Former actions by hunters, trappers, ranchers and wildlife agencies also had significant impacts on native predators like wolves and mountain lions. Today, humans are the only remaining predator for species like deer in many areas where reintroducing natural predators is not feasible given the proximity to people.
Regulated hunting is a valuable management tool for maintaining a healthy balance between wildlife populations and their habitats.
Regulated hunting has never led to threatened or endangered wildlife populations because the goal of regulating harvest limits is to remove surplus animals, leaving numbers high enough that the remaining animals can reproduce and continue to be a renewable resource for all.
Hunter efforts have recovered elk, deer, turkeys, pronghorn, waterfowl and many other game and nongame species in North America. And here is how…
Hunting Licenses and Tags
Your purchase of hunting licenses, tags and stamps contributes significantly to habitat conservation efforts provides funding for scientific wildlife research, and generates more than $1.6 billion a year for conservation programs. In Arizona, the sale of licenses and tags comprises 35% of the Arizona Game and Fish Department's budget.
Did you know that for every dollar spent on Federal Duck Stamps, 98 cents go directly to purchase vital waterfowl habitat for protection in the National Wildlife Refuge System? Thanks to hunters, wetlands preserved or restored by these monies now support more than 40 million ducks!
Information
Hunters also play an important role by providing information from the field that wildlife managers need.
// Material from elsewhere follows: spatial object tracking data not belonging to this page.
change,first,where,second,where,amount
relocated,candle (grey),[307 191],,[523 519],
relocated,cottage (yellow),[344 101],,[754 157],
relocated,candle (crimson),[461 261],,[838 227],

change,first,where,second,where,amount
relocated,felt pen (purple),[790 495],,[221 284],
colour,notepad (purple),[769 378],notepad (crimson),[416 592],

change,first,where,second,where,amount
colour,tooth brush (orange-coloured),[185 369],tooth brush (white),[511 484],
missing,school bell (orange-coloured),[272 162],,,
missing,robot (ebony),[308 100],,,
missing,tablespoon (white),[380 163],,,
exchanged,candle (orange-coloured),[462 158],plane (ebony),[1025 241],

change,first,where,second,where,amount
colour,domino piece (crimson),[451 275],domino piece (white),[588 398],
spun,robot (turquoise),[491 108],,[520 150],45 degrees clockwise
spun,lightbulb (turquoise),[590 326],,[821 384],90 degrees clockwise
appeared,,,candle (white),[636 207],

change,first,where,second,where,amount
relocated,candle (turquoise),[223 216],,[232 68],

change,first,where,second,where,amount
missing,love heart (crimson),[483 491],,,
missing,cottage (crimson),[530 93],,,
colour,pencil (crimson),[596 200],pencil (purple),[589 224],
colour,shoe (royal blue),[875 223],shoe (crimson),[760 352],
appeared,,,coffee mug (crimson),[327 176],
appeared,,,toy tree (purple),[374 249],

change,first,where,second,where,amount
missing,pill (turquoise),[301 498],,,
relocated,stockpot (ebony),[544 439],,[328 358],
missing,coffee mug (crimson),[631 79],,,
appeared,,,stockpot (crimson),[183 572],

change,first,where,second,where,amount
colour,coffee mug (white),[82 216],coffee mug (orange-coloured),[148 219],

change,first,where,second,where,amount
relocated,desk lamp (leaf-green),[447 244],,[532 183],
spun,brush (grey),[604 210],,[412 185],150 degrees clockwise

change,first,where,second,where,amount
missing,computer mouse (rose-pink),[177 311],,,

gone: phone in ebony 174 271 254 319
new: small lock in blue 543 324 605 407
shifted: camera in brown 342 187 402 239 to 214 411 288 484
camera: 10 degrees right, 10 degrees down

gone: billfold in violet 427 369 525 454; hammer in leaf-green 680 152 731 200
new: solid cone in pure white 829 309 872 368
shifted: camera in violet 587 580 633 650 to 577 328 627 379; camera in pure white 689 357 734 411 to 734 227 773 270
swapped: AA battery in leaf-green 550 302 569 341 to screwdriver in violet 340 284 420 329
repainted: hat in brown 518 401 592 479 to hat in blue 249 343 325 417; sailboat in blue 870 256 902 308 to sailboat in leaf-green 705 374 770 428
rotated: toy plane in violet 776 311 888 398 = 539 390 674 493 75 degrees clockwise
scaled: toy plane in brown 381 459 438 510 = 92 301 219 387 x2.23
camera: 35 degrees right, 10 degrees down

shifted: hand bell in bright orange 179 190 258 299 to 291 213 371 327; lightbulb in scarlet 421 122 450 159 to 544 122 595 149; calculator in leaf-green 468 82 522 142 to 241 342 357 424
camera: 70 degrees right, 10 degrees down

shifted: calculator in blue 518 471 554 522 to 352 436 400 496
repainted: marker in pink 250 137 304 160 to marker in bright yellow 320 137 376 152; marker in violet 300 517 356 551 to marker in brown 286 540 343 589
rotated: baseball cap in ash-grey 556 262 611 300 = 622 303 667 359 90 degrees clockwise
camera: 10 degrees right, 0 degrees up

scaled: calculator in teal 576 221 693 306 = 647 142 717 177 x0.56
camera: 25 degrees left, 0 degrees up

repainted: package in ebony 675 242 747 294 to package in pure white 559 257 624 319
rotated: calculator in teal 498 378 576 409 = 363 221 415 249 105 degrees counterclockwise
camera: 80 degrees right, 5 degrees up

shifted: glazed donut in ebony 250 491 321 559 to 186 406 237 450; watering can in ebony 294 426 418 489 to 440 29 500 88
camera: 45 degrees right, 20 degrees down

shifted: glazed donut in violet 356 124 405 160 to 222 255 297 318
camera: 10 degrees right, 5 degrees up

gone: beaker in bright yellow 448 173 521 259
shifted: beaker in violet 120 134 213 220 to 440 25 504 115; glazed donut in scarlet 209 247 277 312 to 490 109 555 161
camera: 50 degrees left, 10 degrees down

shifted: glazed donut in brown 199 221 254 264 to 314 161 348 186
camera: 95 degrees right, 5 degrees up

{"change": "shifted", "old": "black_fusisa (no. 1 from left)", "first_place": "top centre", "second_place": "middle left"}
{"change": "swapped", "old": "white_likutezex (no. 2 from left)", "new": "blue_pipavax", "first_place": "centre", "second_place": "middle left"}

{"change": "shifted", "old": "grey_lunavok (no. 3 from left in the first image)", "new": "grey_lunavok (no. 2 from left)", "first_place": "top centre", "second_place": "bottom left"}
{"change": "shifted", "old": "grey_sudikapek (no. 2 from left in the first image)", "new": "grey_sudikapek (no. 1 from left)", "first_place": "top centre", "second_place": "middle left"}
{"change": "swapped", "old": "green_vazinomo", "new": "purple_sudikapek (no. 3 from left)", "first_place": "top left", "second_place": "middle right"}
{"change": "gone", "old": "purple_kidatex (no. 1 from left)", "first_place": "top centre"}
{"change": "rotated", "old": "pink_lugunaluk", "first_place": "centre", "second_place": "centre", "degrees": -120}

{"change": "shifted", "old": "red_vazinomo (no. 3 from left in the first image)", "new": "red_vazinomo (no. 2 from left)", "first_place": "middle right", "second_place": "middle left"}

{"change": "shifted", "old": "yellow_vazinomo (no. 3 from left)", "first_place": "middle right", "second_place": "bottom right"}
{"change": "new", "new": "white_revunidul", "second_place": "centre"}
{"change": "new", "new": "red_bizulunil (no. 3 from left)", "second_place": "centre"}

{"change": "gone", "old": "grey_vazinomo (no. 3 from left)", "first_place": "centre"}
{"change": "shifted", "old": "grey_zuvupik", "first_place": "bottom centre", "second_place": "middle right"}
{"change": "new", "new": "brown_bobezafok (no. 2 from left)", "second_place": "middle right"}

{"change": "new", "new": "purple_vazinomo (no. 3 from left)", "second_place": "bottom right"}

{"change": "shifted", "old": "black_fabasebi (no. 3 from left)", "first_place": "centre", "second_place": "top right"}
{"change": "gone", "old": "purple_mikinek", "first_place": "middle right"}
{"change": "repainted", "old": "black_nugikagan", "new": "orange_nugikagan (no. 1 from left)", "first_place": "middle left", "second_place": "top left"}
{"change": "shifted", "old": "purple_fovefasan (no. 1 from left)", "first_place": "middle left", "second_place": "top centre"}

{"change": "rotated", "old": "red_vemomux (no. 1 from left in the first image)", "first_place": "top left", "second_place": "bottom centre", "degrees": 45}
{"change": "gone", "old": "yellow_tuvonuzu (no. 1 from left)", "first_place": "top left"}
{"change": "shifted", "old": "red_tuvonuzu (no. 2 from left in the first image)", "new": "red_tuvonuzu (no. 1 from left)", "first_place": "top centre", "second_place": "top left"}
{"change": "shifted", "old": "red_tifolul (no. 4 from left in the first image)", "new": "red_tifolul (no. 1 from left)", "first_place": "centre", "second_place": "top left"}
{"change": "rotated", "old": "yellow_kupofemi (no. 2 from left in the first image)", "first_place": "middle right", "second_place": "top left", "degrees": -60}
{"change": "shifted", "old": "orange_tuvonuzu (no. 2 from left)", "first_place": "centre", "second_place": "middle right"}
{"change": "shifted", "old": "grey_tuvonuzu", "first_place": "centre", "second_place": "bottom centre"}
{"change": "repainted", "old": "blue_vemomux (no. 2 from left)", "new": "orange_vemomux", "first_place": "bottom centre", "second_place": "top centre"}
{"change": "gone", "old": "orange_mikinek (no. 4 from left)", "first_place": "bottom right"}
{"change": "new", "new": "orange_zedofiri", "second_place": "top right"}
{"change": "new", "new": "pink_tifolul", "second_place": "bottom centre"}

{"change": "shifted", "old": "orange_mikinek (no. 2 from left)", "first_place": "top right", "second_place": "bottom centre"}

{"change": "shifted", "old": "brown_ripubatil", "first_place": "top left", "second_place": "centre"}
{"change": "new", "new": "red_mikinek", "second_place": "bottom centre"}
Through participation in formal or informal surveys, contributing animal parts (like bird wings or teeth) to state and national surveys, submitting tissue samples for disease testing, and even reporting suspicious or poaching activities to law enforcement, hunters provide observations and data that help inform wildlife management and conservation locally and across the country.
Excise Taxes
Excise taxes collected from hunters and anglers through the Federal Aid in Wildlife Restoration Act (Pittman-Robertson and Dingell-Johnson acts) benefit all who enjoy outdoor recreation.
These funds can only be used by state wildlife agencies for a primary wildlife purpose, such as purchasing public land, improving essential habitat and creating additional outdoor recreation opportunities that also benefit hikers and bikers, photographers and birders, canoeists and campers.
No other group contributes more to conservation!